ЧТО ТРЕБУЕТСЯ:
Напишите продолжение исходного текста о сталинских репрессиях и политике Путина, начиная сразу после его последнего предложения.

ИСХОДНЫЙ ТЕКСТ:
/---

Я ненавижу НКВД, Сталина и СССР

НКВД, Сталин и СССР сделали сиротой моего деда, а когда «пришло и его время», сделали сиротой моего отца. Сколько миллионов уничтожено, сколько еще больше миллионов погубленных судеб, судеб членов семей, горя. 
Как такое можно забыть?
Как об этом не говорить, не учить этому в школах?
Где память поколений? Где генная память нашего народа?
Как можно было НЕ судить этих палачей?

© Слава Рабинович 

О стране, хронически не учащей уроки...
КГБ, правопреемник НКВД – преступная организация стукачей и палачей.
Президент Путин, «бывший» майор КГБ... Сначала он возвращает гимн СССР. Гимн государства (не страны, а государства!), которое было одним из самых ужасных в истории человечества, отвратительное, жестокое, подавляющее, оно было одной сплошной репрессирующей машиной, из поколения в поколение отточившей механизм отрицательного отбора, плоды которого мы пожинаем сегодня.

Затем президент Путин, майор КГБ, публично заявляет, что «развал СССР был самой большой геополитической катастрофой XX века». Для него самая большая геополитическая катастрофа XX века – это не Вторая мировая война. Это не Холокост. Нет, для него, майора ужасной преступной репрессивной организации – катастрофа в том, что СССР и КГБ ушли в прошлое. И он не мог этого допустить. Он принялся пытаться восстанавливать и то, и то.

Когда выродок человечества, Иосиф Сталин, жрал поданные кушанья в Кремле и на дачах, десятки миллионов подыхали от истощения, холода, отморожений, на каторжном труде, десятками лет, из тех, кто выживал. Они жили на нарах, в нечеловеческих условиях, за колючей проволокой, принуждаемые к жизни животных охранниками из НКВД, собаками и автоматами. Отмотав первые семь, они шли по второму кругу на такой же срок, а потом уезжали в ссылки, на поселения, так и не возвратившись на свой Невский, на свой Арбат, так и не увидя своих родных, близких, потеряв семьи... Этим десяткам миллионов была сохранена жизнь... вот такая жизнь. Миллионам – не сохранена. Арест, расстрел.

Затем президент Путин, майор КГБ, публично заявляет, что «нам на миру и смерть красна».

Майор КГБ Путин посылает зеленых человечков и вежливых людей в Крым, сначала отпирается, а потом признается – да, это были «его» люди. Не «наши», не мои и твои, читатель, это были «его» люди.

Майор НКВД Путин разжигает войну на востоке Украины, и украинские ветераны ВОВ, при полной парадной военной форме, все увешанные иконостасами боевых наград, хоронят своих внуков.

Кому война, а кому и мать родна.

\---

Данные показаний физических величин
/---

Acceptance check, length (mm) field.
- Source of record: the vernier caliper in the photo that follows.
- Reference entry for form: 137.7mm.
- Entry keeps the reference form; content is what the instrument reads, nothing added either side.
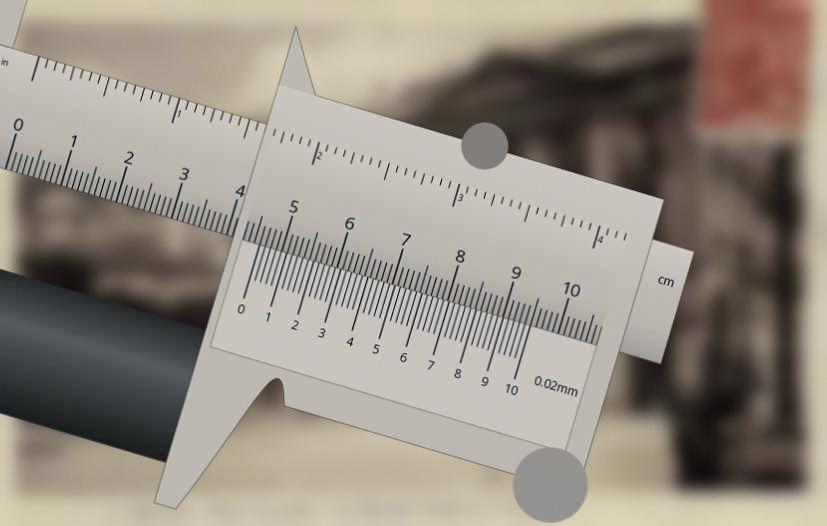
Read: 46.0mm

\---
/---

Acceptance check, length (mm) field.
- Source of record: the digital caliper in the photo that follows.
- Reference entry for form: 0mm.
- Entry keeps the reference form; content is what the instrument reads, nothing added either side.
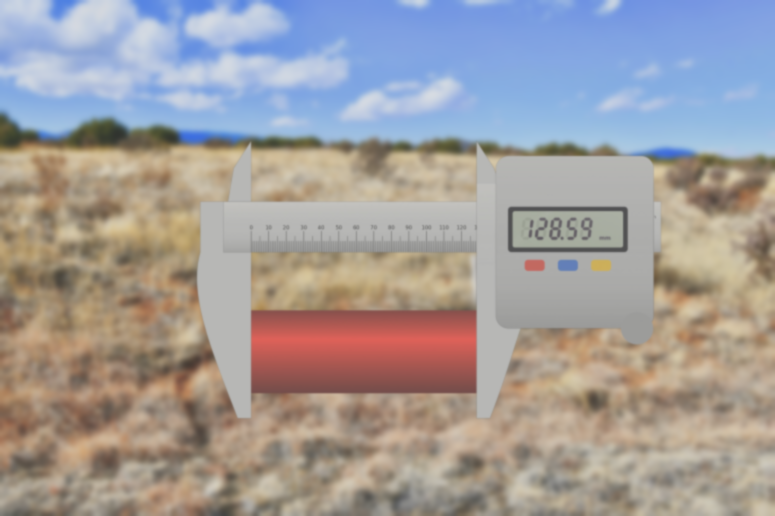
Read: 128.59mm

\---
/---

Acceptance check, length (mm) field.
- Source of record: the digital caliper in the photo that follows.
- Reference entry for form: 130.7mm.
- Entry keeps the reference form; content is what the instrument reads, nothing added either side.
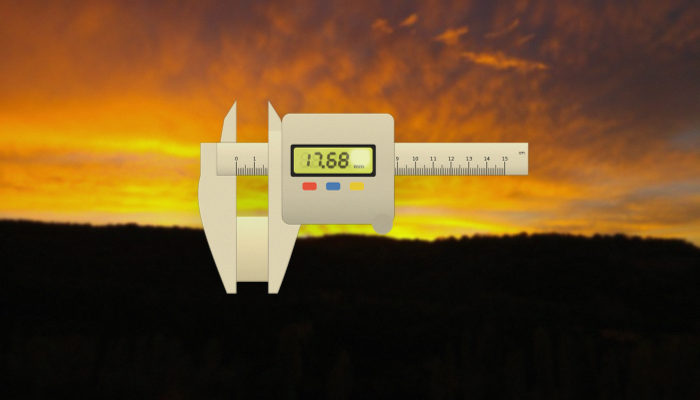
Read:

\---

ОТВЕТ:
Венец бездарного ефрейтора – запрет общества «Мемориал», как «иностранного агента». Того благотворительного, научного и по-настоящему общественного общества, которое – в отличие от этих российских фашистов, НКВДшников, КГБшников, наследников стукачей и палачей – как раз занимается (со)хранением нашей с вами истории – истории, которую пытается переписать Путин.

А я вам скажу, почему у нас сейчас такой президент – майор КГБ Путин. Это очень просто. И совершенно правильно, что он есть, и совершенно правильно что он у нас является президентом. Потому что так всегда бывает в стране невыученных уроков.

Этой стране, по той причине или по иной, было суждено выучить урок – большевистский переворот 1917 года. Роковое и ужасное событие, вскоре после прогрессивной буржуазной революции. Что сделал народ? Народ его не выучил.

Что бывает с людьми, которые не выучили какого-либо урока, данного им, причем, по всей видимости, данного неспроста? Всегда, всегда такие люди получают задание на выучивание другого урока – похожего, но гораздо более жесткого.

Поэтому российский народ получил Сталина и НКВД. Не выучив урока с Лениным и большевиками времен Красного террора, народ получил следующий урок, во много крат более жесткий и более масштабный.

Пройдя через череду следующих невыученных уроков, поимев моря горя и реки крови, российский народ получил возможность, наконец, выучить ну хотя бы какой-нибудь урок, в новейшей истории 1985-1999. Четырнадцать (!!!) лет история, обстоятельства и небеса кричали: «учите свой урок!!!» Нет. Не выучен.

Ну что же, прошло еще четырнадцать. Еще. Понимаете? Вам... нет, нам... дан шанс это сделать. Вам... нет, нам... этот шанс дал Путин. Здесь и сейчас. И мы опять не выучим?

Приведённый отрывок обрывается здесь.